*Supplied entries*.
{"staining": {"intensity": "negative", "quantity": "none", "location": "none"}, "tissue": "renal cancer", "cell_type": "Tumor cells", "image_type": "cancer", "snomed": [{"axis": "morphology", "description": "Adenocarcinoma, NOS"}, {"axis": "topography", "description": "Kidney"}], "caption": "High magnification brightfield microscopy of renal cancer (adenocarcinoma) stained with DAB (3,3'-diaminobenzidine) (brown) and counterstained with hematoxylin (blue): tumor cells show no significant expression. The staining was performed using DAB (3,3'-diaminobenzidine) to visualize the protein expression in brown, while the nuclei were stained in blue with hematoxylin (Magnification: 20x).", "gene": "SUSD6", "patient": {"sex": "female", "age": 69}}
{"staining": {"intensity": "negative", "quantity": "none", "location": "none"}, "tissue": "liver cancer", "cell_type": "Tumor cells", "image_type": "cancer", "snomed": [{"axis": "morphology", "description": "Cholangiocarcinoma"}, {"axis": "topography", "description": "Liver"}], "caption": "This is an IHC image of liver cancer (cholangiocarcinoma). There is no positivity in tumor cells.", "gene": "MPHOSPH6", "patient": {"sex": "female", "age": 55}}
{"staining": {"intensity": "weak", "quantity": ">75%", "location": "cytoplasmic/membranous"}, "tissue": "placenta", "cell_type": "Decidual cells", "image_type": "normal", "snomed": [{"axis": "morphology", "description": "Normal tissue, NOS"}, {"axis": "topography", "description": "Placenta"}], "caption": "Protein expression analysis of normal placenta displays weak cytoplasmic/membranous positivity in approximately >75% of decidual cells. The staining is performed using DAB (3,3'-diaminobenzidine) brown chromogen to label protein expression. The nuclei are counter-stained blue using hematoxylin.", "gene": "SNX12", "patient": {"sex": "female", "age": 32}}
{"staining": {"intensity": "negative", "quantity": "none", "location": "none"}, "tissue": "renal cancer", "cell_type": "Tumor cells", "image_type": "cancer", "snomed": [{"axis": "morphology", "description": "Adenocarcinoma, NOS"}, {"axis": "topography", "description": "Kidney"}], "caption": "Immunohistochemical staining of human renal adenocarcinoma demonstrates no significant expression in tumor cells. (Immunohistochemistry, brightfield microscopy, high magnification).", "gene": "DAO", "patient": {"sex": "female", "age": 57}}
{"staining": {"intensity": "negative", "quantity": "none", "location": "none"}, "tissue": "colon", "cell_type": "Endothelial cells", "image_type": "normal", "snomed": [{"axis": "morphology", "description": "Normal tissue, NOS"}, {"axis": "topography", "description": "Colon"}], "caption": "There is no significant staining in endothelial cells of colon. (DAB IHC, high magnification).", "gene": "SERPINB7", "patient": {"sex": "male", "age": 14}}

*Assignment*.
Repeat exactly, please, each line from the beginning of the data through the line with "expression analysis of" in it, and only those lines.

*Exercise solution*.
{"staining": {"intensity": "negative", "quantity": "none", "location": "none"}, "tissue": "renal cancer", "cell_type": "Tumor cells", "image_type": "cancer", "snomed": [{"axis": "morphology", "description": "Adenocarcinoma, NOS"}, {"axis": "topography", "description": "Kidney"}], "caption": "High magnification brightfield microscopy of renal cancer (adenocarcinoma) stained with DAB (3,3'-diaminobenzidine) (brown) and counterstained with hematoxylin (blue): tumor cells show no significant expression. The staining was performed using DAB (3,3'-diaminobenzidine) to visualize the protein expression in brown, while the nuclei were stained in blue with hematoxylin (Magnification: 20x).", "gene": "SUSD6", "patient": {"sex": "female", "age": 69}}
{"staining": {"intensity": "negative", "quantity": "none", "location": "none"}, "tissue": "liver cancer", "cell_type": "Tumor cells", "image_type": "cancer", "snomed": [{"axis": "morphology", "description": "Cholangiocarcinoma"}, {"axis": "topography", "description": "Liver"}], "caption": "This is an IHC image of liver cancer (cholangiocarcinoma). There is no positivity in tumor cells.", "gene": "MPHOSPH6", "patient": {"sex": "female", "age": 55}}
{"staining": {"intensity": "weak", "quantity": ">75%", "location": "cytoplasmic/membranous"}, "tissue": "placenta", "cell_type": "Decidual cells", "image_type": "normal", "snomed": [{"axis": "morphology", "description": "Normal tissue, NOS"}, {"axis": "topography", "description": "Placenta"}], "caption": "Protein expression analysis of normal placenta displays weak cytoplasmic/membranous positivity in approximately >75% of decidual cells. The staining is performed using DAB (3,3'-diaminobenzidine) brown chromogen to label protein expression. The nuclei are counter-stained blue using hematoxylin.", "gene": "SNX12", "patient": {"sex": "female", "age": 32}}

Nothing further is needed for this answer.